### YOUR TASK
No record may be omitted; give all of them again exactly.

[Collected data entries]
______________________________
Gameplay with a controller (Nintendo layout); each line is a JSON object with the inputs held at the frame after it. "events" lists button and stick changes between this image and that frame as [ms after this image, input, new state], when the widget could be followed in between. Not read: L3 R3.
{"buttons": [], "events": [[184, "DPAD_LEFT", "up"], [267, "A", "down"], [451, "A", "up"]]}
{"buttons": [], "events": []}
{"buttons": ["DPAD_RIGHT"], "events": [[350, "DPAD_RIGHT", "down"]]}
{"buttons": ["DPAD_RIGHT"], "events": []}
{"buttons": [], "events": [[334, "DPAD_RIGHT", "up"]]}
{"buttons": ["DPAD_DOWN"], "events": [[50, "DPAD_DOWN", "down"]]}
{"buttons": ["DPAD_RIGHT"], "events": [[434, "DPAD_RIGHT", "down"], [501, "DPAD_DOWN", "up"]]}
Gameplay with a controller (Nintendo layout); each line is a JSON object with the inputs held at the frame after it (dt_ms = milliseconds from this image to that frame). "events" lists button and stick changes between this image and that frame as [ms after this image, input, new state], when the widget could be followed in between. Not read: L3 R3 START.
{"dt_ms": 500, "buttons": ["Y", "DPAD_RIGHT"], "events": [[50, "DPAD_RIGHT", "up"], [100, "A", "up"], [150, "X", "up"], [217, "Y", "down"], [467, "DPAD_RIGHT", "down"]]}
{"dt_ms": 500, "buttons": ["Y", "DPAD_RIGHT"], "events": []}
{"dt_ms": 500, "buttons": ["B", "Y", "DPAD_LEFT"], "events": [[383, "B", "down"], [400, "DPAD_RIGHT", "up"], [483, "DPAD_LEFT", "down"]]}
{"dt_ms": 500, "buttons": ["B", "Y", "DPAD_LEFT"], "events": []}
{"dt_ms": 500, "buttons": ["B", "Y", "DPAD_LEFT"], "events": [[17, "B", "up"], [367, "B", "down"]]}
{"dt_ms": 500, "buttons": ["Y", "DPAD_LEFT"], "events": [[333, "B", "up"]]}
______________________________
### RESPONSE AREA
Gameplay with a controller (Nintendo layout); each line is a JSON object with the inputs held at the frame after it. "events" lists button and stick changes between this image and that frame as [ms after this image, input, new state], when the widget could be followed in between. Not read: L3 R3.
{"buttons": [], "events": [[184, "DPAD_LEFT", "up"], [267, "A", "down"], [451, "A", "up"]]}
{"buttons": [], "events": []}
{"buttons": ["DPAD_RIGHT"], "events": [[350, "DPAD_RIGHT", "down"]]}
{"buttons": ["DPAD_RIGHT"], "events": []}
{"buttons": [], "events": [[334, "DPAD_RIGHT", "up"]]}
{"buttons": ["DPAD_DOWN"], "events": [[50, "DPAD_DOWN", "down"]]}
{"buttons": ["DPAD_RIGHT"], "events": [[434, "DPAD_RIGHT", "down"], [501, "DPAD_DOWN", "up"]]}
Gameplay with a controller (Nintendo layout); each line is a JSON object with the inputs held at the frame after it (dt_ms = milliseconds from this image to that frame). "events" lists button and stick changes between this image and that frame as [ms after this image, input, new state], when the widget could be followed in between. Not read: L3 R3 START.
{"dt_ms": 500, "buttons": ["Y", "DPAD_RIGHT"], "events": [[50, "DPAD_RIGHT", "up"], [100, "A", "up"], [150, "X", "up"], [217, "Y", "down"], [467, "DPAD_RIGHT", "down"]]}
{"dt_ms": 500, "buttons": ["Y", "DPAD_RIGHT"], "events": []}
{"dt_ms": 500, "buttons": ["B", "Y", "DPAD_LEFT"], "events": [[383, "B", "down"], [400, "DPAD_RIGHT", "up"], [483, "DPAD_LEFT", "down"]]}
{"dt_ms": 500, "buttons": ["B", "Y", "DPAD_LEFT"], "events": []}
{"dt_ms": 500, "buttons": ["B", "Y", "DPAD_LEFT"], "events": [[17, "B", "up"], [367, "B", "down"]]}
{"dt_ms": 500, "buttons": ["Y", "DPAD_LEFT"], "events": [[333, "B", "up"]]}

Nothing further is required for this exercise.